“Folhas de Outono” — O Melhor Filme do Ano Segundo a Time

Um olhar poético sobre amor e humanidade em meio ao capitalismo tardio
O filme finlandês Folhas de Outono, dirigido por Aki Kaurismäki, não é apenas uma comédia romântica clássica, mas também uma reflexão profunda sobre a condição humana em um mundo marcado pelo consumo desenfreado e pelo descarte. Vencedor do Prêmio do Júri no Festival de Cannes e eleito o melhor filme do ano pela revista Time, o longa se destaca ao provocar o espectador a pensar sobre a moralidade do romance em tempos de guerra e desigualdade.

A cultura do descarte como pano de fundo
Vivemos em uma sociedade onde o valor de pessoas e objetos é medido por sua utilidade produtiva. Quando deixam de ser “úteis”, são simplesmente descartados. Essa lógica capitalista se manifesta de forma constante na narrativa de Folhas de Outono — desde os produtos vencidos que Ansa (Alma Pöysti) descarta no supermercado onde trabalha até os entulhos que Holappa (Jussi Vatanen) lida diariamente em seu emprego na construção civil.

O questionamento central que Kaurismäki coloca é se esse destino de obsolescência também se aplica às pessoas. Ansa e Holappa, trabalhadores invisíveis à margem da sociedade, seriam apenas engrenagens descartáveis ou também merecem amor, poesia e dignidade para além da sobrevivência?

Amor em tempos de capitalismo tardio
Mais do que indagar se existe amor em Helsinki, o filme pergunta se é possível amar em um mundo onde tudo é regido pela lógica do capital. A partir desse ponto, Folhas de Outono constrói uma narrativa que é tanto um romance delicado quanto um retrato social pungente.

Ansa, funcionária de supermercado, leva uma vida mecânica e solitária até ser demitida por levar um sanduíche vencido. Holappa, pedreiro e alcoólatra, usa o humor ácido como escudo contra a própria dor. Ambos vivem imersos em uma melancolia resignada até que um encontro casual desperta o desejo de algo maior do que apenas pagar contas.

Homenagem ao cinema clássico
A estrutura narrativa segue o formato tradicional das comédias românticas, com separações e reencontros, e até um momento clássico em que Holappa perde o número de telefone de Ansa anotado em um pedaço de papel.
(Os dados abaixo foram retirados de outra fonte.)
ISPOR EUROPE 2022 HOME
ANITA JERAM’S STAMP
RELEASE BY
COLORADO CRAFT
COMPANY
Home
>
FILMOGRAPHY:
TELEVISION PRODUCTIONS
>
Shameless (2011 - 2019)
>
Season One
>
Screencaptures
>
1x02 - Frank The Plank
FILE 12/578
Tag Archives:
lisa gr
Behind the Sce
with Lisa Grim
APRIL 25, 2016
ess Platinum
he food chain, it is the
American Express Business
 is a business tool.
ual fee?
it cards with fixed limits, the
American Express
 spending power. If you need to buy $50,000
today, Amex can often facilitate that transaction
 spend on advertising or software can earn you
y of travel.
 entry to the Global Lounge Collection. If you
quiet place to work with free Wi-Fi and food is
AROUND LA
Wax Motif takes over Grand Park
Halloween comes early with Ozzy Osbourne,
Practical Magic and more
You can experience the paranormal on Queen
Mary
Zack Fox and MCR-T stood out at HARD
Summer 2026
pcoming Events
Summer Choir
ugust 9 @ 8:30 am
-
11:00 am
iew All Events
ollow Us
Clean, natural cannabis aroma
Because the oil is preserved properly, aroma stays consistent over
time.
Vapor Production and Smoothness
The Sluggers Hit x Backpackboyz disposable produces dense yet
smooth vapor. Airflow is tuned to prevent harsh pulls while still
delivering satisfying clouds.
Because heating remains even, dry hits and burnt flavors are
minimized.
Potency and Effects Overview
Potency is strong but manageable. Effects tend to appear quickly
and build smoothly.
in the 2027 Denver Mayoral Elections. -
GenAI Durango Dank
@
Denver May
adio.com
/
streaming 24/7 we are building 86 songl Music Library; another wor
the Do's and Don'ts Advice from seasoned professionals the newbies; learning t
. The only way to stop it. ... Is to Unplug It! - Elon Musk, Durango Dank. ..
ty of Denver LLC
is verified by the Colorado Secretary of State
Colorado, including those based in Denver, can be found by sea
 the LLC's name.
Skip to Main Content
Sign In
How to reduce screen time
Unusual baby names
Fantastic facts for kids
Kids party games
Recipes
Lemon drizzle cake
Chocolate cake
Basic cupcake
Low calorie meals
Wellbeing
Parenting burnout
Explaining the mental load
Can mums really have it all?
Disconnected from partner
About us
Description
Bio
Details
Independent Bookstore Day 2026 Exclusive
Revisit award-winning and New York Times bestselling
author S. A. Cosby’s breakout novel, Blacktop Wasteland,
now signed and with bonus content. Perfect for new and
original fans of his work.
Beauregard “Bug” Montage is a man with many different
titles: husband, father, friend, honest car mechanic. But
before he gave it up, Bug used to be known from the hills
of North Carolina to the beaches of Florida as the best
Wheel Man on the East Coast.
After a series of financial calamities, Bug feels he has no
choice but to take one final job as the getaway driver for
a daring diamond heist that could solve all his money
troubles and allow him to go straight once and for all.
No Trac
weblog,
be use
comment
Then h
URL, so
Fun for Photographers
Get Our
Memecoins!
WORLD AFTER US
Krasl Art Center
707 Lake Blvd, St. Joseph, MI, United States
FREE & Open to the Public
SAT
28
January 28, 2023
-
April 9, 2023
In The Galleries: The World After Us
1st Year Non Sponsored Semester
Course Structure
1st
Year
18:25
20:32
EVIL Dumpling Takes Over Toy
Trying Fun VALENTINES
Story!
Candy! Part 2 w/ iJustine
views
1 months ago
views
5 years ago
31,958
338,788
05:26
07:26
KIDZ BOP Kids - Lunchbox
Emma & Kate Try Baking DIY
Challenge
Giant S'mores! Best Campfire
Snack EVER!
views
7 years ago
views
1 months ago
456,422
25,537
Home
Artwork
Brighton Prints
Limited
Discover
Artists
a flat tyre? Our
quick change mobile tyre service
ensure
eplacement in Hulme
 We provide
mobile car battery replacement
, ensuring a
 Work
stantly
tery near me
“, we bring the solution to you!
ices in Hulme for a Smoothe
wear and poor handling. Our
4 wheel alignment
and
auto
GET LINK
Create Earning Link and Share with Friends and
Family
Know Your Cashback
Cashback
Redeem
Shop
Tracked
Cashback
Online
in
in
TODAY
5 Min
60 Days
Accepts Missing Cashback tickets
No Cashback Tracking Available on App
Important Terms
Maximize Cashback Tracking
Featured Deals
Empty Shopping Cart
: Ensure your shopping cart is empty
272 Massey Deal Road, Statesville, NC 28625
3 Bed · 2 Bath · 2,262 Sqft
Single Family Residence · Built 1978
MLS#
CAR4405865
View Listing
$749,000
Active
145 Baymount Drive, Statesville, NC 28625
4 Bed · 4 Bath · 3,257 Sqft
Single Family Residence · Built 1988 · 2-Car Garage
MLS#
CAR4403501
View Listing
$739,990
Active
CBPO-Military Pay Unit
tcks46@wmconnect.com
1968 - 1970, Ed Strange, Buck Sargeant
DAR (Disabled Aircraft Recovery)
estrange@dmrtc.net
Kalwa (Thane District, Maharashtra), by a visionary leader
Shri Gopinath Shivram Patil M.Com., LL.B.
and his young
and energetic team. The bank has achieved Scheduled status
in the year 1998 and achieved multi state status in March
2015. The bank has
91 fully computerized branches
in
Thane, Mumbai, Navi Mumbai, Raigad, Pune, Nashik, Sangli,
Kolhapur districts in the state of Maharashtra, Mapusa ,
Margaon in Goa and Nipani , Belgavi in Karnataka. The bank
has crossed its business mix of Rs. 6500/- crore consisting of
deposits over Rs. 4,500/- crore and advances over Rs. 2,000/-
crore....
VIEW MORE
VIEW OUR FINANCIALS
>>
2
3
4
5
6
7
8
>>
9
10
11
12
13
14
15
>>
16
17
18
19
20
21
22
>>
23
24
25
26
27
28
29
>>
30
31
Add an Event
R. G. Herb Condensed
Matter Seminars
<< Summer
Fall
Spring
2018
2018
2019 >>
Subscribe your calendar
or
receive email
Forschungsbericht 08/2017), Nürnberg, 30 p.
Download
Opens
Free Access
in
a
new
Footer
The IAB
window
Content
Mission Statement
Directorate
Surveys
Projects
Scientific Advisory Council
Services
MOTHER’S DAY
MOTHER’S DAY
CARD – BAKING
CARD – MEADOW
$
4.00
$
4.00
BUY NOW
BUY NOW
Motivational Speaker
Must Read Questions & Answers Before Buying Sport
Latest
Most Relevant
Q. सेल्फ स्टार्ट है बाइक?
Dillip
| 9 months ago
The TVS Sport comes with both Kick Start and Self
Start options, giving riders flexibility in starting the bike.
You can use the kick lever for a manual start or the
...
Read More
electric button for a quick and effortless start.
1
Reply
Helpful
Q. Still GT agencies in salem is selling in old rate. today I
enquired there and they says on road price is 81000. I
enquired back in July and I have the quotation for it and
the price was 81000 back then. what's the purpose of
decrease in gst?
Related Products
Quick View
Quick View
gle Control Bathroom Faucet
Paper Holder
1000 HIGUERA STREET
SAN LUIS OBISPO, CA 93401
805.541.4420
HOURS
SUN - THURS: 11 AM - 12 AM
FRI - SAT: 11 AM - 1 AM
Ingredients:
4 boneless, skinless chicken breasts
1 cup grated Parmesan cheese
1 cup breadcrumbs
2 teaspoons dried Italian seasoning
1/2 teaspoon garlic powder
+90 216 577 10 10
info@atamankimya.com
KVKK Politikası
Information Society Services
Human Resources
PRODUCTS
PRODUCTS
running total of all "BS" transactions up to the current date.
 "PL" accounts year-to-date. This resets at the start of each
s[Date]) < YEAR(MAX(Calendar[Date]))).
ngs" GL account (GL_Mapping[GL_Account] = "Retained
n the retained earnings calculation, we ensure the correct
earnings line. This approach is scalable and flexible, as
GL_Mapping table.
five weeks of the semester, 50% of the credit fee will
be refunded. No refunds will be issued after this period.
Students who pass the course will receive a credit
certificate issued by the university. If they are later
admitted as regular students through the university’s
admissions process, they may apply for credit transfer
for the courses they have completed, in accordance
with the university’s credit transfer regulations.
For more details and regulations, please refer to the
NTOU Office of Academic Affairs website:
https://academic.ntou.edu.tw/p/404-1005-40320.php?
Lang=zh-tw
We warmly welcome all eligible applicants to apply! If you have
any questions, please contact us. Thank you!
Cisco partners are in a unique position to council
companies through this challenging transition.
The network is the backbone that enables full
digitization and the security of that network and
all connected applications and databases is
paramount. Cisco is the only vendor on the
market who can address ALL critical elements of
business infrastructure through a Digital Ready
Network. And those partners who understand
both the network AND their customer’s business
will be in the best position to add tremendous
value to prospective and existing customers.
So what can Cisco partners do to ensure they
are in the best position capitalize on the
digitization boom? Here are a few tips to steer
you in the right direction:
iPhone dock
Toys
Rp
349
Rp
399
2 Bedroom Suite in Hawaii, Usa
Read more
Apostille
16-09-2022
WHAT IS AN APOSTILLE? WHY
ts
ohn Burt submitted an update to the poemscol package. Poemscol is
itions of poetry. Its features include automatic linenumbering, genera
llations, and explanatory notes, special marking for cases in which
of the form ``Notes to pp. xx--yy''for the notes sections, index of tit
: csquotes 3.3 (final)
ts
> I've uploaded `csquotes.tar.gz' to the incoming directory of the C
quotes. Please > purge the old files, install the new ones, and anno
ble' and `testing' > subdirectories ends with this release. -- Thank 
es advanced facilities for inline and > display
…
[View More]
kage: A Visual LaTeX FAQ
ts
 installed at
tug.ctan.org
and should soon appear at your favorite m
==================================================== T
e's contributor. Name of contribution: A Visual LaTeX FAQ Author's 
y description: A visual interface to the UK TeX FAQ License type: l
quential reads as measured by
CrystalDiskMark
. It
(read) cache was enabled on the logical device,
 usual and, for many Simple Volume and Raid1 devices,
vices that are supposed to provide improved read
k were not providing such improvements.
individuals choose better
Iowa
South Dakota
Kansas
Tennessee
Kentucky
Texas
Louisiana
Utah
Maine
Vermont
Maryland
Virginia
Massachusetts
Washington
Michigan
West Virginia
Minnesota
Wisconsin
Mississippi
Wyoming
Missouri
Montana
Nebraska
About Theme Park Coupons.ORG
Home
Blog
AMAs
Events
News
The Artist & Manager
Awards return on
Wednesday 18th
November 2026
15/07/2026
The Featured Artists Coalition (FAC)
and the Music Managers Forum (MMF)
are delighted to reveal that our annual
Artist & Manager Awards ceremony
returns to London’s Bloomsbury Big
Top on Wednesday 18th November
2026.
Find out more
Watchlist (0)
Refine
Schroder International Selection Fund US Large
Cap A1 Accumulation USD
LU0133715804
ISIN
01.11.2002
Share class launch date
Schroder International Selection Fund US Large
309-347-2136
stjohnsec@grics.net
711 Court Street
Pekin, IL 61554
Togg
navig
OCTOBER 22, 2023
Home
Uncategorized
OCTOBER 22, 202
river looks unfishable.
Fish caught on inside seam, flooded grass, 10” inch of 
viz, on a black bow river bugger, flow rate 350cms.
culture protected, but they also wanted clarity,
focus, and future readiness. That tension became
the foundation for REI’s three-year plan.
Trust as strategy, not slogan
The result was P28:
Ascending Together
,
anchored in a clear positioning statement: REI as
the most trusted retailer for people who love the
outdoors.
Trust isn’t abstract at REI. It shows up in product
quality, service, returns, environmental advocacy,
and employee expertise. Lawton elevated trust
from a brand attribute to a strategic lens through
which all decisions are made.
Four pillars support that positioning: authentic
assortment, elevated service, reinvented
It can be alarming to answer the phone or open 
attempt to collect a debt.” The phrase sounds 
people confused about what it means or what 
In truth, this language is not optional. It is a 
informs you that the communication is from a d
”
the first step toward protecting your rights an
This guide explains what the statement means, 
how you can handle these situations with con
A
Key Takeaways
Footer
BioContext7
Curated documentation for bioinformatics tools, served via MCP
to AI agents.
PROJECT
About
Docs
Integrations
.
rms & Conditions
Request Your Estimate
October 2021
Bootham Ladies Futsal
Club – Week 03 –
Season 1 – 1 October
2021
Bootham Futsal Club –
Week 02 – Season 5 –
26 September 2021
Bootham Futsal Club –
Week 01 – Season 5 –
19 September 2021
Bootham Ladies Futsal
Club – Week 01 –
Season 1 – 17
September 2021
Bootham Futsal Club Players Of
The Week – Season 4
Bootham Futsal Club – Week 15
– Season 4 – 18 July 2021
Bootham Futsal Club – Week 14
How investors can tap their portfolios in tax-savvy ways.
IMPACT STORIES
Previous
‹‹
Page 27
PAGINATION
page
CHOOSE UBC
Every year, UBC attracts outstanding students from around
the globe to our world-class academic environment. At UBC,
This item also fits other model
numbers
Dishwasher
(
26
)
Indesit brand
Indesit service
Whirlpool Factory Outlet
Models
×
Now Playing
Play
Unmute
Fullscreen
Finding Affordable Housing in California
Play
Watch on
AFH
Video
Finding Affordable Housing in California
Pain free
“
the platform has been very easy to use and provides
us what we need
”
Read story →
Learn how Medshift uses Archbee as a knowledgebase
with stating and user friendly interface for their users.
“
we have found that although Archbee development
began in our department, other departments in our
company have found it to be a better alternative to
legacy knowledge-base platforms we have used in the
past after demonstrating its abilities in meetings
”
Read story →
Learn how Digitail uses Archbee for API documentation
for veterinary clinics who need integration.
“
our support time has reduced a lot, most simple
Kaurismäki homenageia mestres como Charles Chaplin, com referências diretas a obras como Luzes da Cidade e Luzes da Ribalta, especialmente na cena final.

Reflexão ética e política
O que diferencia Folhas de Outono é a inquietação ética que atravessa sua trama. Em um mundo onde hospitais são bombardeados e crianças morrem em conflitos, qual é a moralidade de contar uma história de amor entre dois personagens brancos em uma cidade tranquila? A resposta que o filme oferece é simples, porém poderosa: a arte e a beleza são essenciais, sobretudo quando tudo ao redor insiste na feiura e na barbárie.

Encontrando poesia no cotidiano
Os cenários centrais — um supermercado e um canteiro de obras — representam pilares do capitalismo e, à primeira vista, parecem desprovidos de poesia. Kaurismäki, porém, encontra lirismo nesses espaços, revelando a humanidade de quem vive e trabalha ali. Isso é reforçado pelas interpretações sutis de Pöysti e Vatanen, pelo roteiro de diálogos cortantes e por uma trilha sonora marcante que acompanha toda a narrativa.

A força da música
As canções desempenham papel tão importante que o longa se aproxima de um musical nórdico. A trilha inclui desde baladas pop finlandesas que remetem a um “Roberto Carlos de Helsinki” até a performance da banda feminina Maustetytöt, cuja música Syntynyt suruun ja puettu pettymyksin (“Nascida na tristeza e vestida de decepção”) sintetiza, de forma melancólica, o espírito proletário sob o capitalismo tardio.

Folhas de Outono é, portanto, mais do que uma história de amor. É uma declaração sobre a necessidade de preservar a beleza e a arte como resistência, mesmo quando o mundo parece se encaminhar para o caos.